The data
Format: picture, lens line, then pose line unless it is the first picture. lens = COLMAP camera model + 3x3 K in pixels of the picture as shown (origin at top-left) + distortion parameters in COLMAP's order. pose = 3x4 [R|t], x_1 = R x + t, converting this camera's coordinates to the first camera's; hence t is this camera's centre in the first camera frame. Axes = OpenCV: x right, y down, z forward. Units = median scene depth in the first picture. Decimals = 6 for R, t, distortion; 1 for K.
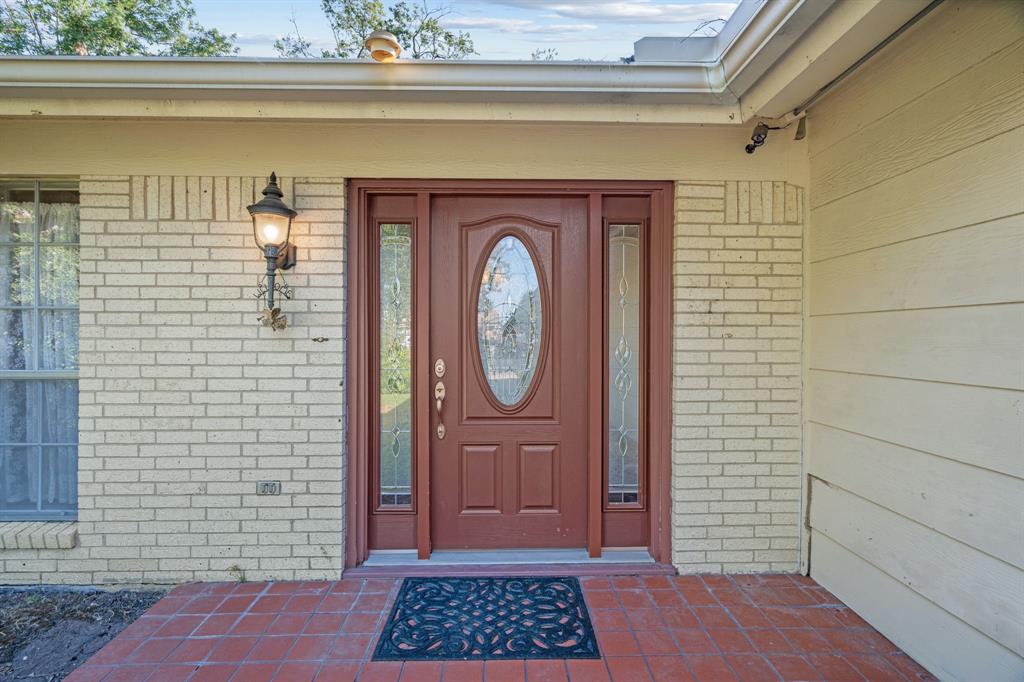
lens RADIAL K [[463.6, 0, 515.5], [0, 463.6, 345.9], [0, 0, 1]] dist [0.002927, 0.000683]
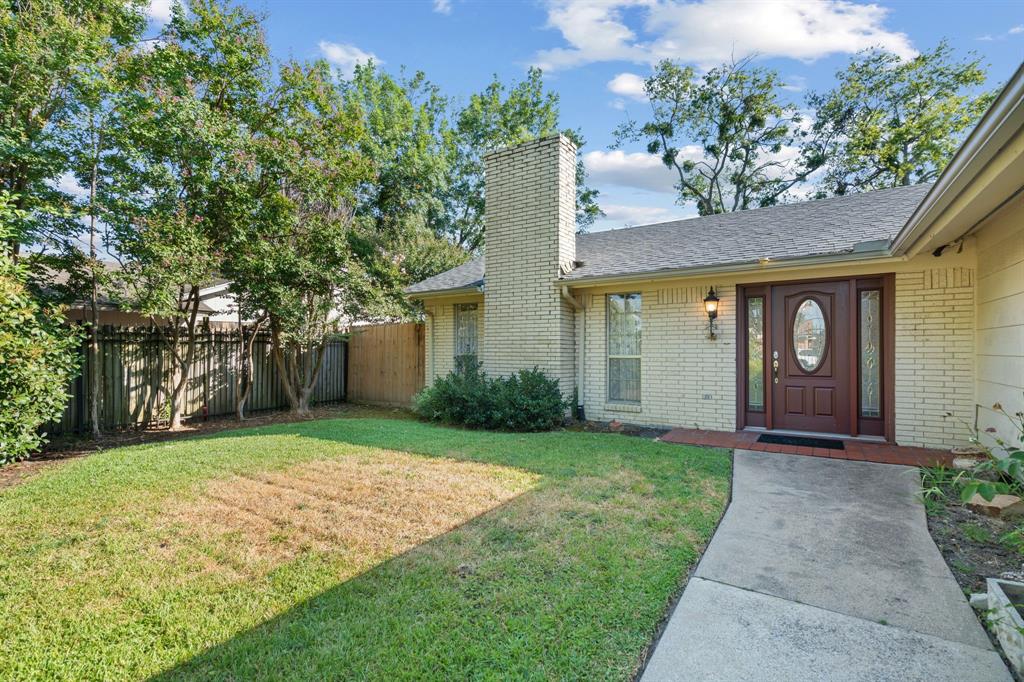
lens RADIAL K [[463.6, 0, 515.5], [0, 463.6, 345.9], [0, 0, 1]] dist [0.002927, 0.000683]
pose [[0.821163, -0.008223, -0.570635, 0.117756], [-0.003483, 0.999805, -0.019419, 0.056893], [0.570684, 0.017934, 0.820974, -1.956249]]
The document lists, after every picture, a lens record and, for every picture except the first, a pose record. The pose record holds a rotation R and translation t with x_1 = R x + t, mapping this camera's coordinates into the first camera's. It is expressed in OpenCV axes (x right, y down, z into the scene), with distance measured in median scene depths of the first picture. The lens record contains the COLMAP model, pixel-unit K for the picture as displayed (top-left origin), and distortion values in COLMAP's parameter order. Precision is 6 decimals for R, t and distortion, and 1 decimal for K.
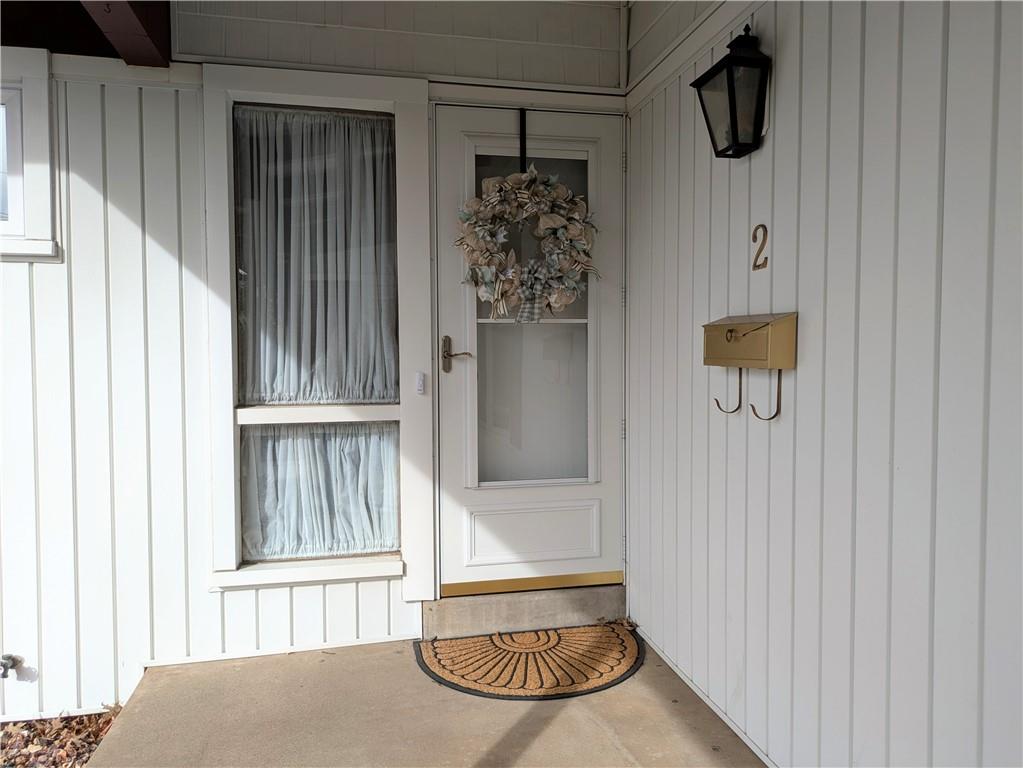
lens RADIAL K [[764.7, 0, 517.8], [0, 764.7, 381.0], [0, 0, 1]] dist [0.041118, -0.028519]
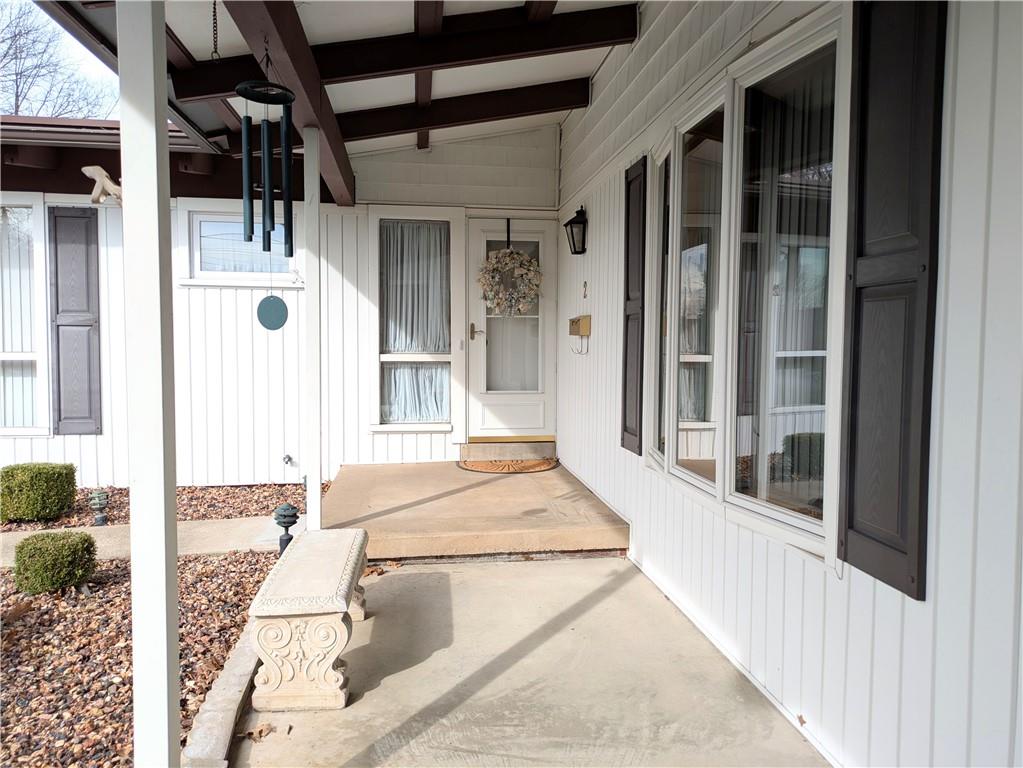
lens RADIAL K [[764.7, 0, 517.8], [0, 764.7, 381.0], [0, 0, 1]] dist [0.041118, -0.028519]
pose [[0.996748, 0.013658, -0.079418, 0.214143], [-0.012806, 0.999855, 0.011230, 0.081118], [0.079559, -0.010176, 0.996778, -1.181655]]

--

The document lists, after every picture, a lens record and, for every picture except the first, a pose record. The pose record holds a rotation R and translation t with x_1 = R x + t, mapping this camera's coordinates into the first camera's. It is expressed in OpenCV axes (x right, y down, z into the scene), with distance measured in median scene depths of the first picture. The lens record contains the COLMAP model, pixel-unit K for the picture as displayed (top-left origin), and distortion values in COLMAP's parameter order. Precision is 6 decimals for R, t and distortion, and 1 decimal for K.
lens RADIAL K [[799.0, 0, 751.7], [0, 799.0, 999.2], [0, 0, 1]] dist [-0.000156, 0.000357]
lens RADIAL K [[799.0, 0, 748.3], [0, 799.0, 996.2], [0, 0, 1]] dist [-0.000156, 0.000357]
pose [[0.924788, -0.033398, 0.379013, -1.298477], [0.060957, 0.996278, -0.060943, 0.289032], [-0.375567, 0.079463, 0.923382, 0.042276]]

--

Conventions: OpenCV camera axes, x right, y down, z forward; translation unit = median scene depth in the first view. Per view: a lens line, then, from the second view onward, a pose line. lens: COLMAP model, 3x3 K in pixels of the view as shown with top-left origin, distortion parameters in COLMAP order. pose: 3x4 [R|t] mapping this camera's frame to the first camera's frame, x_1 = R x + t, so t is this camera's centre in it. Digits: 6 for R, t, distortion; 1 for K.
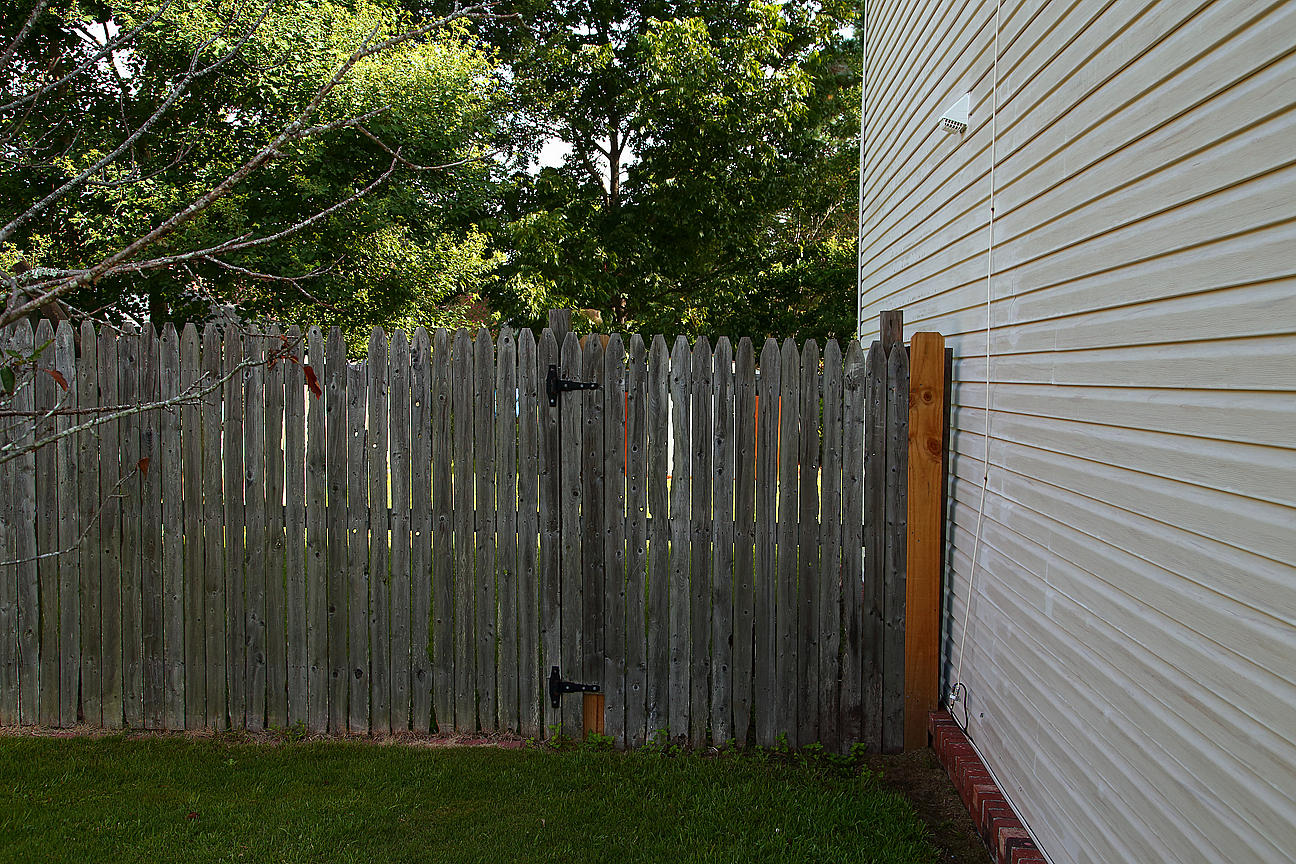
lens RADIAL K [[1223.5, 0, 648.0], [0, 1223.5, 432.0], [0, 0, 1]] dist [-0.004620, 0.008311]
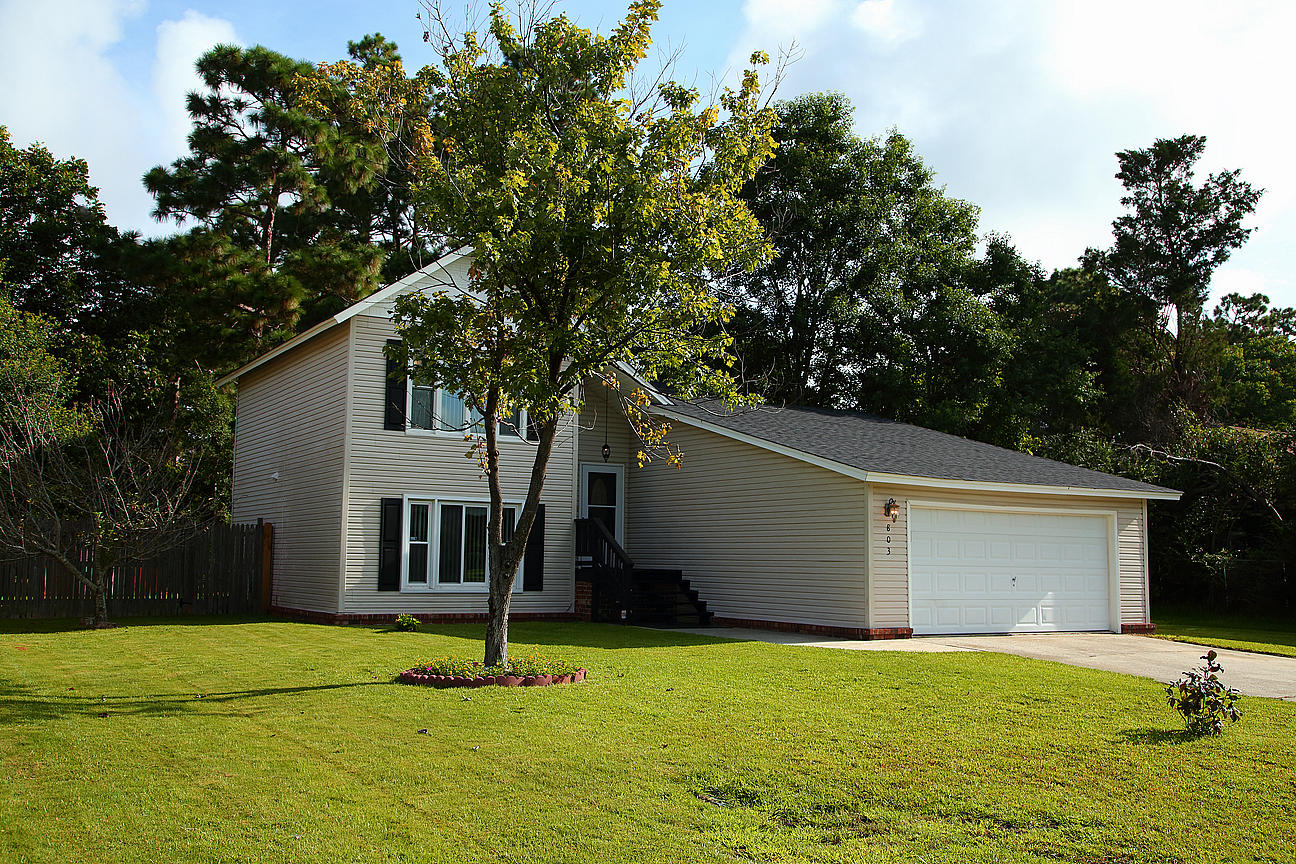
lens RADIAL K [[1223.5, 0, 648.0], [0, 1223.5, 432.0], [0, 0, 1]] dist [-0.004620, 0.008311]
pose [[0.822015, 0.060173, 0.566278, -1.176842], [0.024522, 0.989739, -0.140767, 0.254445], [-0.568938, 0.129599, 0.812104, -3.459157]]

Exercise brief
Quote the stretch of material from the line containing "Conventions: OpenCV camera" through the line containing "0.129599, 0.812104, -3.459157]]", both ends included, and leave the pictures out of your answer.

Final answer
Conventions: OpenCV camera axes, x right, y down, z forward; translation unit = median scene depth in the first view. Per view: a lens line, then, from the second view onward, a pose line. lens: COLMAP model, 3x3 K in pixels of the view as shown with top-left origin, distortion parameters in COLMAP order. pose: 3x4 [R|t] mapping this camera's frame to the first camera's frame, x_1 = R x + t, so t is this camera's centre in it. Digits: 6 for R, t, distortion; 1 for K.
lens RADIAL K [[1223.5, 0, 648.0], [0, 1223.5, 432.0], [0, 0, 1]] dist [-0.004620, 0.008311]
lens RADIAL K [[1223.5, 0, 648.0], [0, 1223.5, 432.0], [0, 0, 1]] dist [-0.004620, 0.008311]
pose [[0.822015, 0.060173, 0.566278, -1.176842], [0.024522, 0.989739, -0.140767, 0.254445], [-0.568938, 0.129599, 0.812104, -3.459157]]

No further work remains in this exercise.